On a hot day in mid-summer, there’s nothing like a glass of frozen sap water.
Indeed, Barb Brown will compete with her husband Dennis for the first sip out of a frozen jug, when the sugar content has risen to the top and they can get the full swallow of sweet water.
“I call this heavy water. It’s like heavy, sweet water,” Brown said on a recent visit to her Canim Lake farm. “We love the sap. We freeze it and in the summertime, we take it out and fight to see who gets there first. Sometimes if we’re kind and generous, we will pour each other a glass and share it.”
The Browns have been tapping the birch trees on their property for close to a decade after taking a course in Quesnel. The couple had originally thought it might potentially be a viable commercial enterprise, given that they were self-employed and had so many birch trees on their property.
But after over-indulging in all the birch sap products – it can be turned into everything from wine to syrups to fermented tonics – they decided it wasn’t for them, partly because it wasn’t to their taste and partly because the work would tie them up all season. It takes 80 gallons of boiled birch sap to make one gallon of syrup, compared with 40 gallons from a maple.
But just one sip of the unfiltered sap was enough to sell them on tree-tapping for their own pleasure.
“It’s like a tonic, lots of minerals in it,” Dennis said. “It’s like the freshest water you can get, from the ground.”
Plus, they can do it together. Although there are commercial enterprises along the Fraser River, or in Quesnel or Horsefly, the Browns find it’s just as fun to do it on their own, along with friends in their social circle. All they need is a drill, bucket and spout, and a birch tree that’s at least 10 inches in diameter with a healthy crown.

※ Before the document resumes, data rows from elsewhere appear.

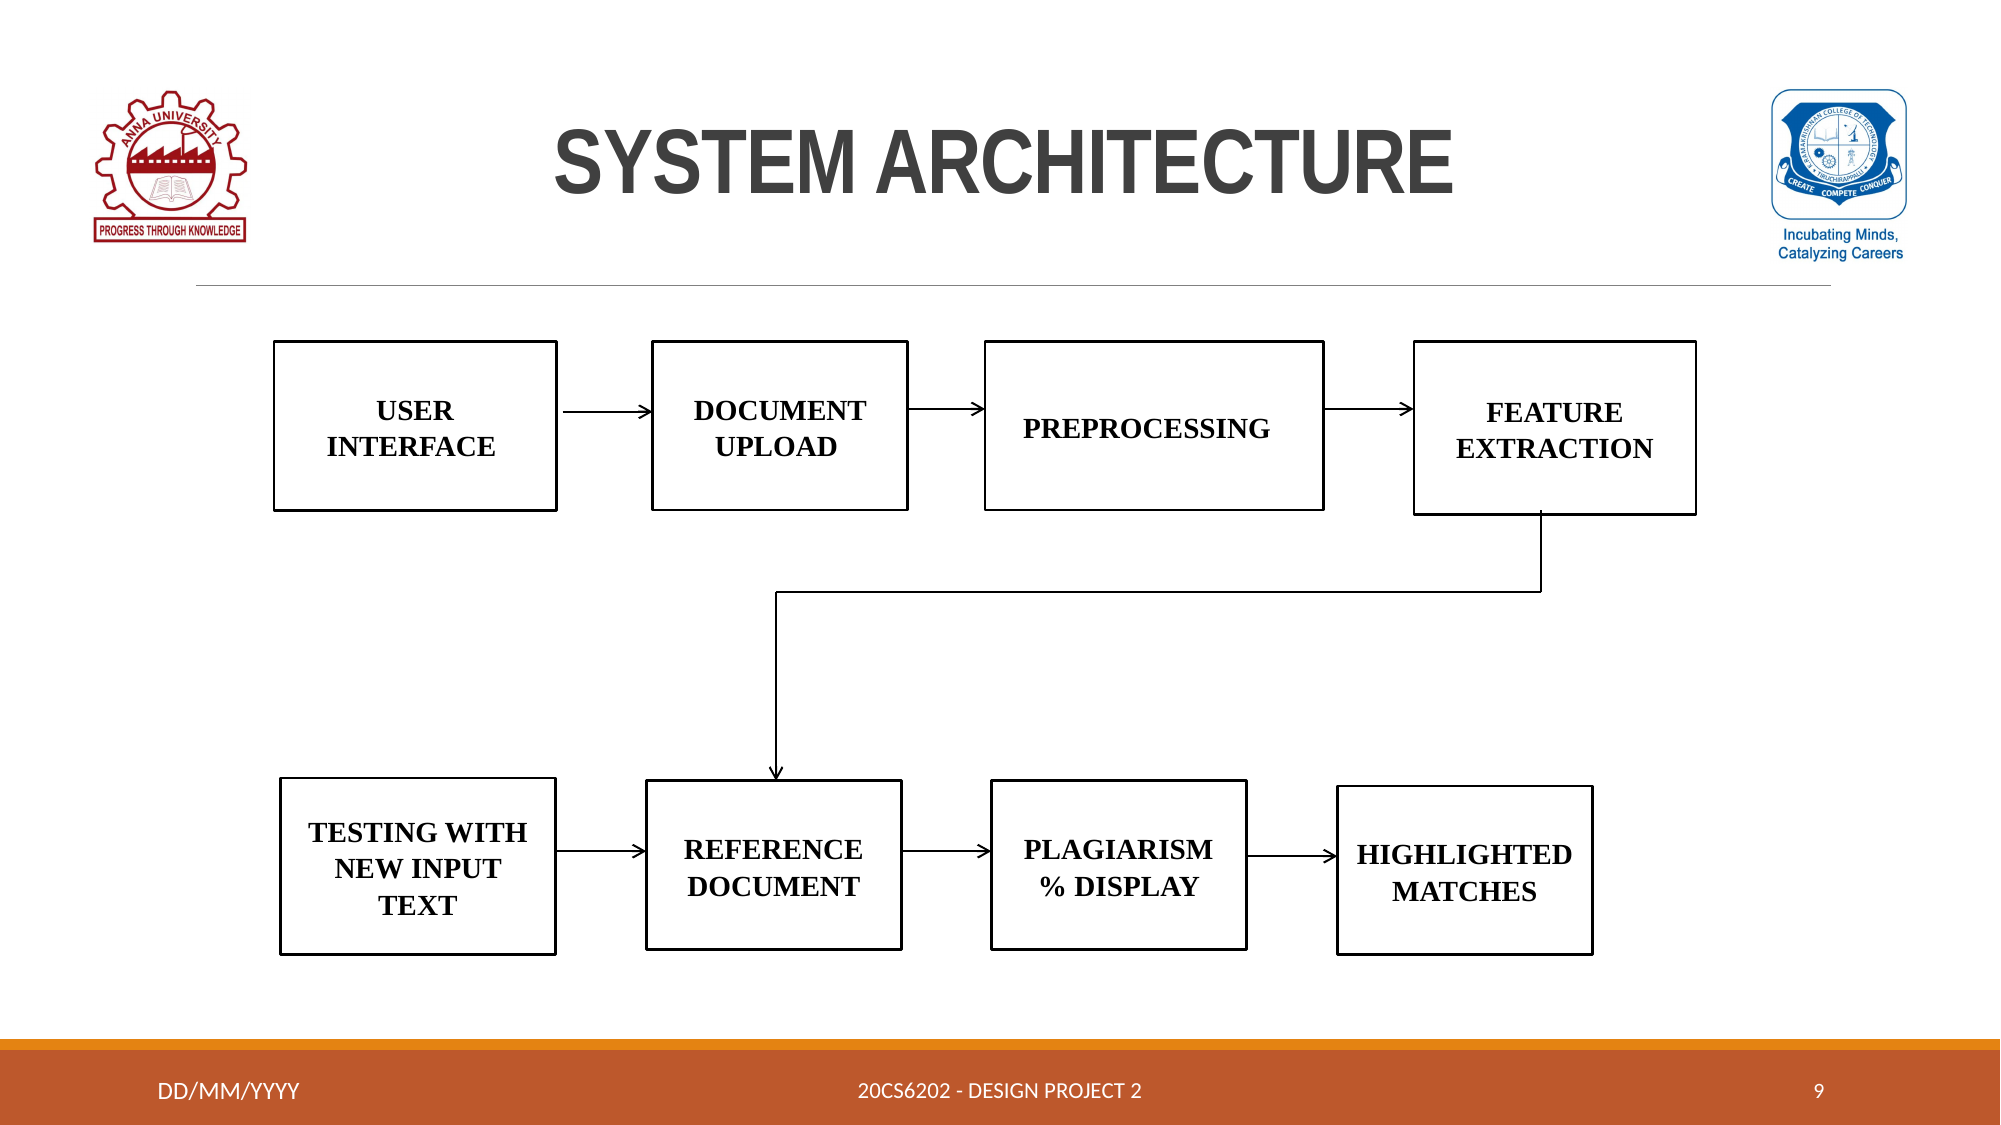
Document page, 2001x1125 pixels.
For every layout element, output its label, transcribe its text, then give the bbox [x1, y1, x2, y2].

slide_number 9 [1624, 1059, 1840, 1120]
footer 20CS6202 - DESIGN PROJECT 2 [604, 1059, 1396, 1120]
picture [89, 86, 251, 245]
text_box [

“There’s no shortage of trees here,” Dennis said.
Trees on north-facing slopes are said to be ideal to get the best and fastest flow. The process is fairly simple, although Barb maintains they are learning as they go, in terms of how far they should drill the hole – about two inches seems to be right – so they get the maximum flow. If it’s too deep, it doesn’t run as fast. If it’s too shallow, the spout could fall out, dumping the coveted sap on the ground.
In a season – which may only last a couple of weeks – the Browns are able to collect up to 40 gallons of their precious sap water. Just this past Tuesday alone, Barb filled up five gallons. “This is our favourite tree,” she said, stopping at a tree on the edge of the hayfield. “It tells the history of us tapping here because it has the old holes and whatnot.”
She pointed out the old holes, plugged with fresh birch. Although the Browns haven’t researched its medicinal qualities, the Nordics have long used birch sap, while the Russians and Japanese ferment it. The Browns aren’t fond of the fermented birch, which to Dennis tastes bitter.
As soon as the trees start to bud, the Browns stop tapping them, knowing it’s close to the end of the season. They expect it won’t be long now until the season has ended. But until then, they’re out collecting as much sap as they can.
“We’re looking to get maximum output in the shortest period of time,” Barb said. “It’s just a yummy good thing and it gets us moving around.”